Thought about the idea of mom living here again. Tom did bring up a good point, though, when he said that we tend to fight more when something’s going on. Well, if it wasn’t his mom going on/coming to live here, it’d be something else, so what the heck? Besides, I think it’s destined for her to end up here and I want to do something that makes my husband happy and that’s for her to come here. We both love her dearly and like I said, there’ll always be things going on and we’ll always have a part-time sex life. Maybe this is also one of the many reasons God didn’t give us a child. Cuz he knew he was gonna give us his mom and she needs our help. Although I’d rather do for and help my own flesh and blood and although that’ll never be the case, it’s a good feeling to know I can be of any help to such a kind woman who’s helped me.

The whole family is just so great. I was tempted to come out and say last Christmas, “My childhood was no joyride. Most of the family members never got along well. When we’d all get together for something, I’d feel different, not wanted, not accepted, or appreciated. Here, I feel like I’m one of the bunch and you’re all such wonderful people. Thanks for being my family.”

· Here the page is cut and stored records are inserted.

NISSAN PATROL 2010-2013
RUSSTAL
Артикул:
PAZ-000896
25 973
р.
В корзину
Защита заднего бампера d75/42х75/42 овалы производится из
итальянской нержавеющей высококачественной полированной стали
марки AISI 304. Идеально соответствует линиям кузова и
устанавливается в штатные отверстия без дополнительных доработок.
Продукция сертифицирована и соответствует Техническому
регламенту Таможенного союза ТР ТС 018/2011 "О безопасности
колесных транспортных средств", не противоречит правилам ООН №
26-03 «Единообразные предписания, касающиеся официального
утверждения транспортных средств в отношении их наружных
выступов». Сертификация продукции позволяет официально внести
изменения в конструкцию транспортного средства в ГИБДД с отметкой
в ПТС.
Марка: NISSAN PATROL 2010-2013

Tom said, though, that it’s good that I didn’t do this, cuz they’d feel confused and uncomfortable. Yeah, I can understand this with these people and can see how they’d feel that rather than pleased at what I had to say. This family is much more casual in lots of ways and much less serious if you know what I mean. They also couldn’t relate to a lot of what I went through, no doubt.

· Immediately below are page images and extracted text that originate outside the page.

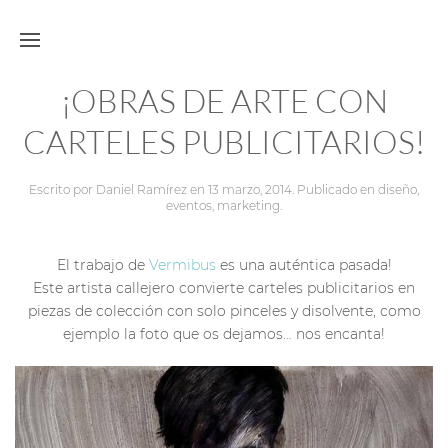
¡OBRAS DE ARTE CON
CARTELES PUBLICITARIOS!
Escrito por
Daniel Ramírez
en
13 marzo, 2014
. Publicado en
diseño
,
eventos
,
marketing
.
El trabajo de
Vermibus
es una auténtica pasada!
Este artista callejero convierte carteles publicitarios en
piezas de colección con solo pinceles y disolvente, como
ejemplo la foto que os dejamos… nos encanta!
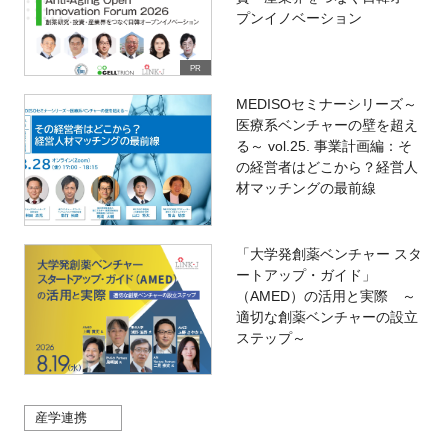
プンイノベーション
PR
MEDISOセミナーシリーズ～
医療系ベンチャーの壁を超え
る～ vol.25. 事業計画編：そ
の経営者はどこから？経営人
材マッチングの最前線
「大学発創薬ベンチャー スタ
ートアップ・ガイド」
（AMED）の活用と実際 ～
適切な創薬ベンチャーの設立
ステップ～
産学連携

Maybe Ma coming here would really be a great thing for all of us and not cause tension or fights between Tom and I since we’d have to watch what we say. I always thought there was some good to us not having too much time together in and out of bed. As for the bed part, I’m really nervous about sex. I want normal periods again, so I’m less emotional, but if we continue on with sex, I’m always gonna have weird periods playing on my mind/moods. For the first time, I kind of wish he’d go back to not cumming. It’d make things easier.

Later...

Tom just called from the hospital. Ma’s not coming to live with us but I still think that someday, in the future, she’ll be here. Yes, Tom will be just as busy. Instead of taking care of her here, he’ll be going over there a few times a day. Besides, even if she didn’t exist, something else would be going on. The good news is that I did talk to her and she sounds great. Really chipper and excited about getting out of there and I’m happy for her. She’ll be staying at Mary’s, then at home. The doctors said it’d be OK for her to be home after she gets her strength back.

Evie had the baby last night, 6 weeks early, but he’s doing OK and his name is Parker David.

Why not us God?

OK, OK, I know better.

Anyway, Tom will be here within an hour or so to pick me up to help pick up a new phone for Ma. She doesn’t have any phones that you can program numbers into and we want to get her one so she can call 911 if she needs to, by hitting just one button.